A friend of mine is in exactly the same situation with a Guzzi right now and it's a royal PITA. 

So far, it's taken him something like 6 months to achieve absolutely nothing but that said, he's now using an agent who reckons he can do it so time will tell and if there's any news, I'll happily report it here. 

The really weird thing is I imported a classic car 3 years ago and instead of a CoC, I just gave them a copy of the original sales brochure that had all the tech spec on it and IMTT accepted it without question.


----------



## tal1 (Jun 18, 2015)

Thanks very much for the info, if I can't get one from Honda I might be able to get it from somewhere like eurococ.eu but that's going to cost a fair bit.

Thanks again


----------



## travelling-man (Jun 17, 2011)

My friend tried Eurococ but they weren't able to help and then Guzzi themselves said they could help if he paid them €100 so he sent them a cheque which they promptly cashed and then a few weeks later sent him a letter saying a CoC wasn't available for machines of that year........... which we already knew. 

How's that for extracting the urine!


----------



## tal1 (Jun 18, 2015)

Thanks for the info on eurococ , I have a feeling that if the bike's year of manufacture is too old then that's it . :confused2:


----------



## travelling-man (Jun 17, 2011)

I think you're right but what's utter BS is the way the IMTT seem to change the rules as it suits them........ why were they happy to accept the spec sheet for my old Jeep but not for my friend's Guzzi?

What area are you in?


----------



## tal1 (Jun 18, 2015)

I'm in the Coimbra area.


----------



## travelling-man (Jun 17, 2011)

In that case, there's a guy in Pombal that might be able to help you get it done. 

I've got no commercial interest in his operation and in fact, he's not even my favourite person because he stuffed up the matriculation of my old Jeep by registering it as a modern car rather than the classic it is but that said, he does seem to get things done that others can't. 

You can Google Rui Cruz at Organi Facho Pombal and then email him to ask if he can get it done for you and at what cost etc.


----------



## tal1 (Jun 18, 2015)

Thanks very much for that Travelling-man.


----------



## travelling-man (Jun 17, 2011)

Further to this:

My Moto Guzzi owning buddy is now using Rui Cruz of Organi Facho to do the matriculation and when he applied, IMTT accepted a copy of the original spec sheet from the sales brochure instead of a CoC....... and what's more, they accepted it without question.

Welcome to Portuguese bureaucracy!
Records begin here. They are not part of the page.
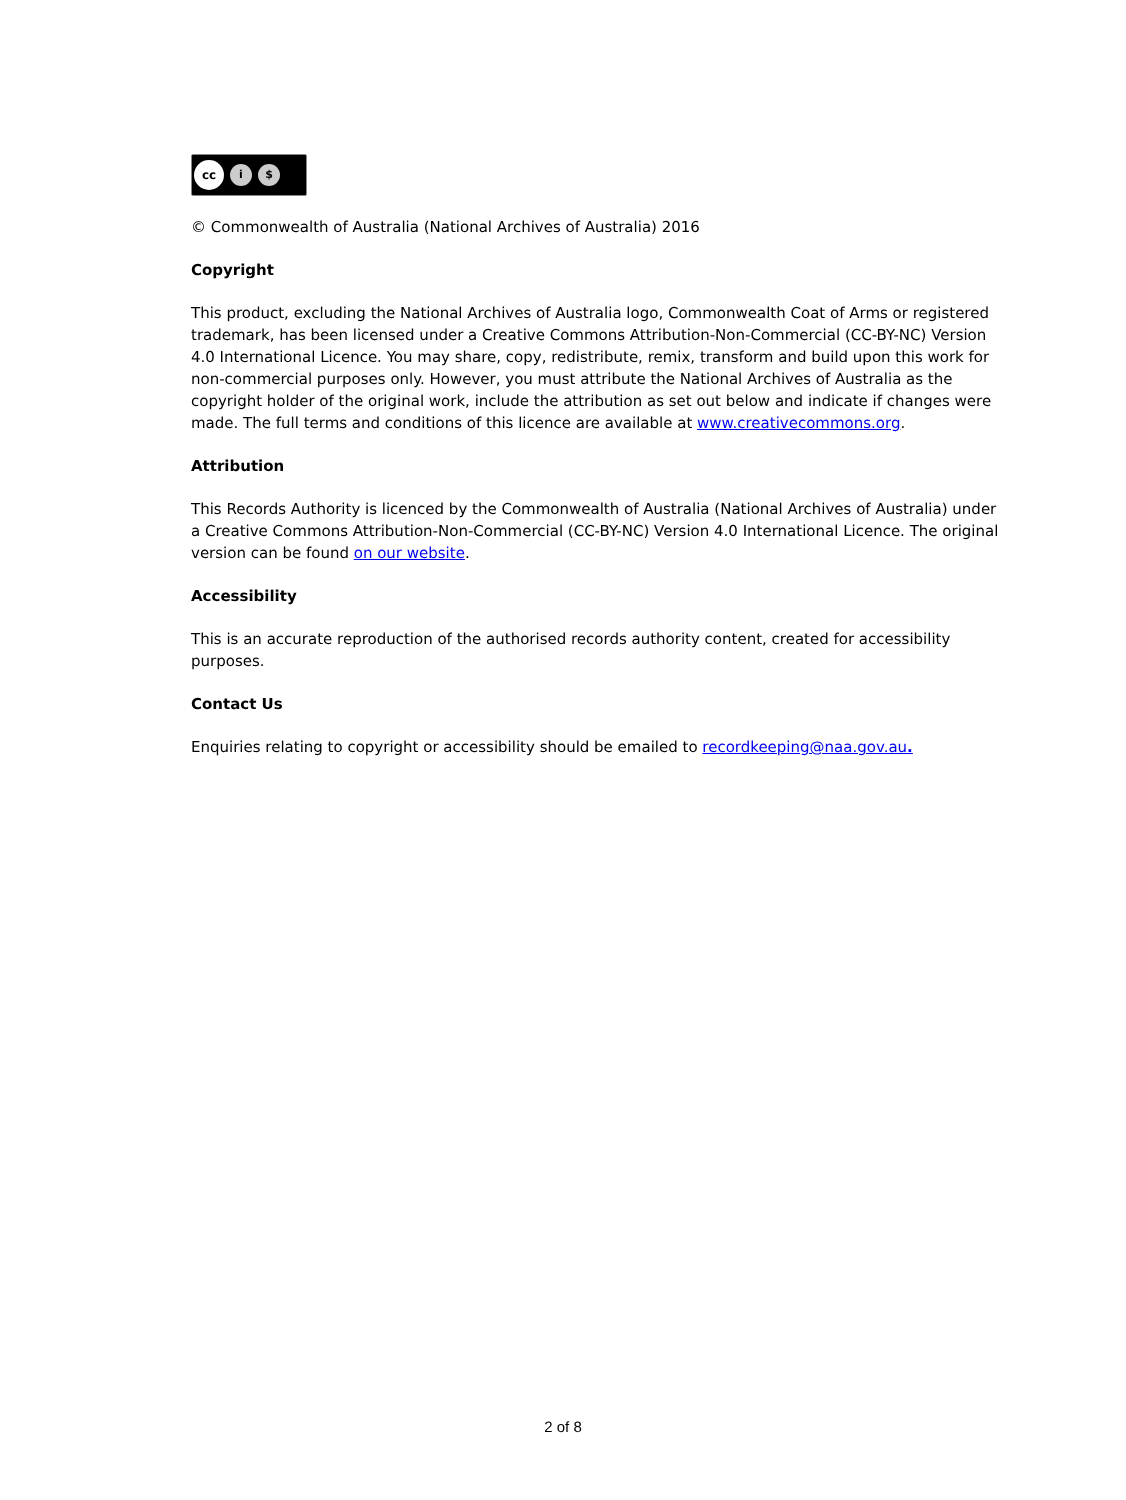cc i $
© Commonwealth of Australia (National Archives of Australia) 2016
Copyright
This product, excluding the National Archives of Australia logo, Commonwealth Coat of Arms or registered trademark, has been licensed under a Creative Commons Attribution-Non-Commercial (CC-BY-NC) Version 4.0 International Licence. You may share, copy, redistribute, remix, transform and build upon this work for non-commercial purposes only. However, you must attribute the National Archives of Australia as the copyright holder of the original work, include the attribution as set out below and indicate if changes were made. The full terms and conditions of this licence are available at www.creativecommons.org.
Attribution
This Records Authority is licenced by the Commonwealth of Australia (National Archives of Australia) under a Creative Commons Attribution-Non-Commercial (CC-BY-NC) Version 4.0 International Licence. The original version can be found on our website.
Accessibility
This is an accurate reproduction of the authorised records authority content, created for accessibility purposes.
Contact Us
Enquiries relating to copyright or accessibility should be emailed to recordkeeping@naa.gov.au.
2 of 8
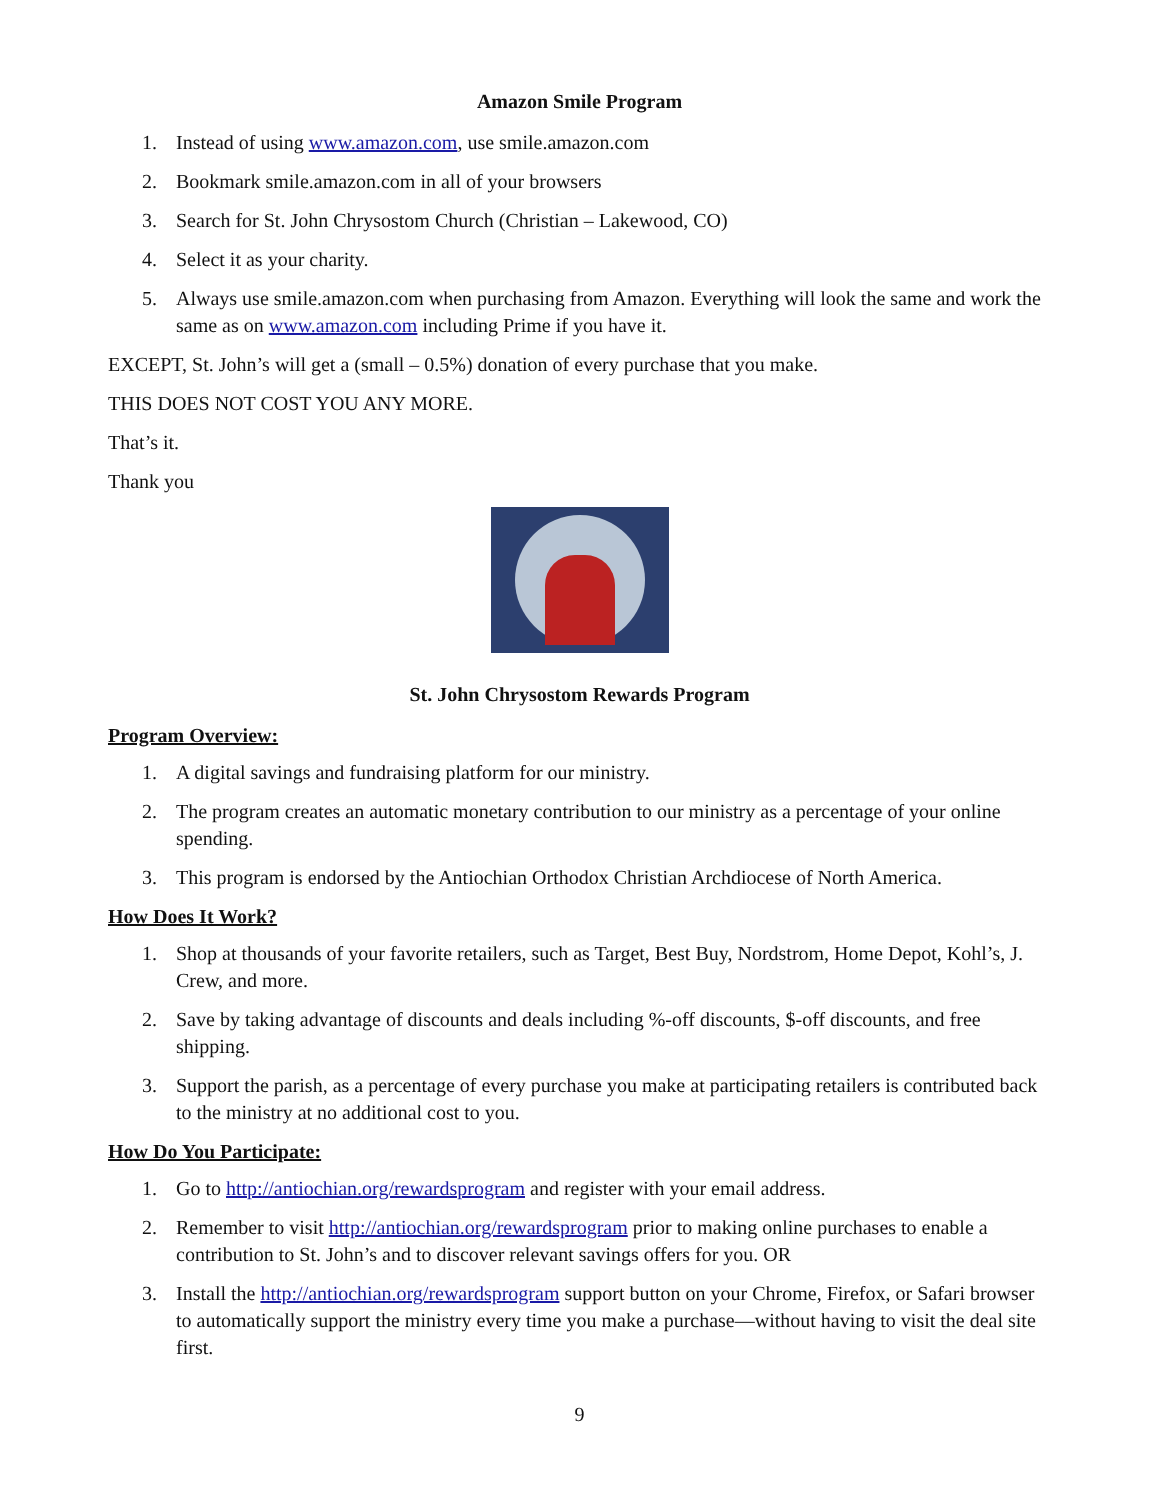Amazon Smile Program
1. Instead of using www.amazon.com, use smile.amazon.com
2. Bookmark smile.amazon.com in all of your browsers
3. Search for St. John Chrysostom Church (Christian – Lakewood, CO)
4. Select it as your charity.
5. Always use smile.amazon.com when purchasing from Amazon. Everything will look the same and work the same as on www.amazon.com including Prime if you have it.
EXCEPT, St. John’s will get a (small – 0.5%) donation of every purchase that you make.
THIS DOES NOT COST YOU ANY MORE.
That’s it.
Thank you
St. John Chrysostom Rewards Program
Program Overview:
1. A digital savings and fundraising platform for our ministry.
2. The program creates an automatic monetary contribution to our ministry as a percentage of your online spending.
3. This program is endorsed by the Antiochian Orthodox Christian Archdiocese of North America.
How Does It Work?
1. Shop at thousands of your favorite retailers, such as Target, Best Buy, Nordstrom, Home Depot, Kohl’s, J. Crew, and more.
2. Save by taking advantage of discounts and deals including %-off discounts, $-off discounts, and free shipping.
3. Support the parish, as a percentage of every purchase you make at participating retailers is contributed back to the ministry at no additional cost to you.
How Do You Participate:
1. Go to http://antiochian.org/rewardsprogram and register with your email address.
2. Remember to visit http://antiochian.org/rewardsprogram prior to making online purchases to enable a contribution to St. John’s and to discover relevant savings offers for you. OR
3. Install the http://antiochian.org/rewardsprogram support button on your Chrome, Firefox, or Safari browser to automatically support the ministry every time you make a purchase—without having to visit the deal site first.
9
LOL


----------



## tal1 (Jun 18, 2015)

Thanks for that 'Travelling-man' , I was unable to get a C of C from EUROCOC but I've got an original sales brochure for my bike so I'll give that a shot.

Thanks again


----------



## travelling-man (Jun 17, 2011)

It appears that Rui Cruz seems to achieve more than some others so if you do get knocked back, it might be worth having him do it for you.


----------